I have three arrays (or lists, or whatever):
x
- The abscissa. A set of data which is not evenly spaced.
y
- The ordinate. A set of data representing y=f(x)
.
peaks
- A set of data whose elements contain and ordered pair (x,y)
, which represent the peak values found in y
.
Here is a portion of the x
and y
data:
2.00 1.5060000000e-07
...
...
5.60 3.4100000000e-08
5.80 1.7450000000e-07
6.00 7.1700000000e-08
6.20 5.2900000000e-08
6.40 2.5570000000e-07
6.50 4.8420000000e-07
6.60 6.1900000000e-08
6.80 2.2700000000e-07
7.00 2.3500000000e-08
7.20 3.6500000000e-08
7.40 1.0158000000e-06
7.50 3.5100000000e-08
7.60 2.0080000000e-07
7.80 1.6585000000e-06
8.00 2.1190000000e-07
8.20 5.3370000000e-07
8.40 5.7840000000e-07
8.50 4.5230000000e-07
...
...
50.00 1.8200000000e-07
Here is print(peaks)
:
[(3.7999999999999998, 4.0728000000000002e-06), (5.4000000000000004, 5.4893000000000001e-06), (10.800000000000001, 1.2068e-05), (12.699999999999999, 4.1904799999999999e-05), (14.300000000000001, 8.3118000000000006e-06), (27.699999999999999, 6.5239000000000003e-06)]
I use the data to make a plot, similar to this:
The blue dots in the plot are the peaks. And the red dots are the valleys. But the red dots are not necessarily accurate. You can see there is a red dot to the right of the last peak. That was not intended.
Using the data above, I am attempting to find the valleys as follows:
Go through the peaks
array (or list, or whatever it is) and for each adjacent pair of peaks, find their indices in the x
and y
arrays (or lists, or whatever they are), then search the y
array bound by those indices for the minimum value. Also find the corresponding x
value at that index. Then append the (x,y)
pair to an array v1
(or list, or whatever), which will be like peaks
. Then plot v1
as red dots.
Here is the code:
for i in xrange(1,len(peaks)):
# Find the indices of the two peaks in the actual arrays
# (e.g. x[j1] and y[j1]) where the peaks occur
j1=np.where(x==peaks[i-1][0])
j1=int(j1[0])
j2=np.where(x==peaks[i][0])
j2=int(j2[0])
# In the array y[j1:j2], find the index of the minimum value
j=np.where(y==min(y[j1:j2]))
# What if there are more than one minumum?
if(len(j[0])>1):
# Use the first one.
# I incorrectly assumed this would be > j1,
# but it could be anywhere in y
jt=int(j[0][0])
v1.append((x[jt],y[jt]))
# And the last one.
# I incorrectly assumed this would be < j2,
# but it could be anywhere in y. But we do know at least one of the
# indices found will be between j1 and j2.
jt=int(j[0][-1])
v1.append((x[jt],y[jt]))
else:
# When only 1 index is found, no problem: it has to be j1 < j < j2
j=int(j[0])
v1.append((x[j],y[j]))
Here is the problem:
When I search for the minimum value(s) of y
in a certain range like this:
j=np.where(y==min(y[j1:j2]))
It returns the indices of those minimum throughout the entire data set of y
. But I want j
to contain only the indices of the minimum between j1
and j2
, where I searched.
How can I constrain the search?
I could check to see if j1 < j < j2, but I would prefer to constrain the search to return only values of j in that range, if possible.

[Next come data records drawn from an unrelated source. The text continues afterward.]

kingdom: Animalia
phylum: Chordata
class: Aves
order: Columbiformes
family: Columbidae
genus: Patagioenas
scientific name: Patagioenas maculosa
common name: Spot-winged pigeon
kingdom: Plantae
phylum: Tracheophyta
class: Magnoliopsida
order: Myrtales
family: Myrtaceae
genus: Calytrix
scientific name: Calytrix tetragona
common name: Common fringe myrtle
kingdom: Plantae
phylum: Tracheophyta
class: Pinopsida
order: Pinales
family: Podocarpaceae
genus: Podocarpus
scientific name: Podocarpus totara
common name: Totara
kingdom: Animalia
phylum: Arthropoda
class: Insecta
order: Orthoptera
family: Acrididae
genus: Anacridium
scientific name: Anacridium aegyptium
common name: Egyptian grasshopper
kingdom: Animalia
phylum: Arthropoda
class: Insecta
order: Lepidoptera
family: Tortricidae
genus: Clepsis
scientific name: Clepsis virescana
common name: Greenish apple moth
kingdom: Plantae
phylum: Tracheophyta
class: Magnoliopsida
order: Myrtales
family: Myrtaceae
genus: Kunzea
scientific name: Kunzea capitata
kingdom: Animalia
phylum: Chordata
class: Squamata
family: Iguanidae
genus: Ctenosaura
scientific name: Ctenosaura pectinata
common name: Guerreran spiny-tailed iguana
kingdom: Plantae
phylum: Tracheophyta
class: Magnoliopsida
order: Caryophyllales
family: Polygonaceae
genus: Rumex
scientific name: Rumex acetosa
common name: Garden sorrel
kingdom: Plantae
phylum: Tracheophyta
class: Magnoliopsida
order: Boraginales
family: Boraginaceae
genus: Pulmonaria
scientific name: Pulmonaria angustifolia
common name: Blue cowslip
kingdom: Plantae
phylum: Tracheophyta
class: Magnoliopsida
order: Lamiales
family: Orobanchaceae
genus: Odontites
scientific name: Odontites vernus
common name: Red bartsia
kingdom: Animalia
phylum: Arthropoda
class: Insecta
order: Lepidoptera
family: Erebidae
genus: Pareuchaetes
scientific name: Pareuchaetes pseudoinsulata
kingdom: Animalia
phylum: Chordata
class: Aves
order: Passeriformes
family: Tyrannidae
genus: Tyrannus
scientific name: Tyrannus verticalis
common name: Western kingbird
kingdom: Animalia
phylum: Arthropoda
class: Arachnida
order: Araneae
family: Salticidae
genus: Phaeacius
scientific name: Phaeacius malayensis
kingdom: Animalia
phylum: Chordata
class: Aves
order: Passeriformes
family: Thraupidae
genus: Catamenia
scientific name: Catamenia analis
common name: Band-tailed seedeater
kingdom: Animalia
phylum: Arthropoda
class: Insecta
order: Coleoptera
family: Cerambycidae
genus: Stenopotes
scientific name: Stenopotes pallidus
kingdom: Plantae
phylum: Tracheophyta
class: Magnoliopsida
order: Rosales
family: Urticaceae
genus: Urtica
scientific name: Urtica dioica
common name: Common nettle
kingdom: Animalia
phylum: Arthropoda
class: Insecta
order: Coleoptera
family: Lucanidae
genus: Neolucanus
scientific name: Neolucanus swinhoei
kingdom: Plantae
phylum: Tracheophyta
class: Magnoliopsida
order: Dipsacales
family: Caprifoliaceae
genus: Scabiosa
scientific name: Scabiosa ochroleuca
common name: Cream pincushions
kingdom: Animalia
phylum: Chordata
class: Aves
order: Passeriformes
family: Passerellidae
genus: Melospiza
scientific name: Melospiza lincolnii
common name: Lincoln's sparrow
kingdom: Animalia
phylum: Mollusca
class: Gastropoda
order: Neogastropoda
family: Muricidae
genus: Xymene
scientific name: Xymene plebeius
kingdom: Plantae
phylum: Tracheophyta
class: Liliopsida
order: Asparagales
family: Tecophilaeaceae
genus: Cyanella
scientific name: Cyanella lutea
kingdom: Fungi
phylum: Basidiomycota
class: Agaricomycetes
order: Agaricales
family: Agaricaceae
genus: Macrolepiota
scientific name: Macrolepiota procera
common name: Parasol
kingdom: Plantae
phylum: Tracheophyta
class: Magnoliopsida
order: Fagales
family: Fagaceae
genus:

Once I figure that out, then I will add logic to limit the indices if the peaks are more than a width w
apart.
So if the peaks are more than w
apart, then j1
will be no less than j2-w/2
, where j2
is the index of the peak.
You could slice the array before and do the ==
comparison with the slice:
sliced_y = y[j1:j2]
j = np.where(sliced_y == min(sliced_y))[0] + j1
You need to +
the lower bound, otherwise you only have the "index" with respect to the sliced part.